My advice is.... don’t just sit there and take it, and don’t fight it either. Instead, take control of your property if you can. This enables you to focus on the future, to a time where you and your fellow leaseholders set the level of service charge, do the work you want, employ the managing agent you want, and most important, make the communal property more an extension of your home.
A recent survey by Urban Owners Limited showed that on average leaseholders saved up to 30% on their service charge bills by taking control.
Average savings per flat per year
||Annual Average saving (%)
|Repairs & Maintenance
*Legal services, bank & accountancy charges, utilities, security and lifts
There are three ways to take control.
First, if your lease has a management company separate to the freeholder, you will find often you are a member of this company and can become a Director. Once a Director you then take control – with your fellow Directors – of the day-to-day decisions on how your property is run. Often freeholders will not publicise this, or the current Directors are linked in some way to the freeholder/ management company and not making decisions in all the leaseholders’ interests. If this situation exists, this is the best mechanism to start taking control.
Second, if you live in flats and greater than 75% of your property is used for residential use, Right To Manage or Collective Enfranchisement can be available to you. These are legislated processes where if you can bring 50% or more leaseholders together, you can formally give notice to the freeholder, and you as leaseholders effectively take control of the building. With Right To Manage, a company is created of which you are members and it takes over all management responsibility, but the ownership of the leases and communal property remains with the current freeholder.
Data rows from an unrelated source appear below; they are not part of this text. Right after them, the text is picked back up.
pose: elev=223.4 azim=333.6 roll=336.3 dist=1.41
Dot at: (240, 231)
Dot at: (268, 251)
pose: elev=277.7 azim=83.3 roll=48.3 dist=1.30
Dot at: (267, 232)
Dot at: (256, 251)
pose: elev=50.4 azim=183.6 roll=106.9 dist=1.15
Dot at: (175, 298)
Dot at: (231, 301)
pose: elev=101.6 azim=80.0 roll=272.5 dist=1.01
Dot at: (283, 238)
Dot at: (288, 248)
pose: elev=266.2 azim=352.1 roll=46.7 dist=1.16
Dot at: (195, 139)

With Collective Enfranchisement, a company is created of which you are members and it forces the purchase of the leases and communal property from the existing freeholder and hence you take over management as you then effectively own the freehold.
Right To Manage is cheaper to achieve than Collective Enfranchisement, but you will have to keep on paying ground rents and paying for lease extensions, whereas with Collective Enfranchisement you can effectively vote to stop paying ground rents and extend your leases for nothing. Right To Manage will likely start at £100-£150 per participant and tops out at about £500 per participant, whereas Collective Enfranchisement will likely start at £3,000 to £5,000 and can be much higher depending the length of the leases in the property.
Thirdly, if none of the above applies, it is less easy to take control. But there is one option left where the freeholder and agent can be proven to not be managing your property appropriately. With this option, you as leaseholders apply to the Property Tribunal for Appointment of a Managing Agent. You have to present evidence of the failings of the current situation and nominate a managing agent you like, and, if the tribunal agrees with you, they will appoint the agent over and above the freeholder’s agent to manage the property on your behalf. The agent however works for the tribunal more than yourselves, so it may lead to a better situation, but not necessarily one you are totally in control of.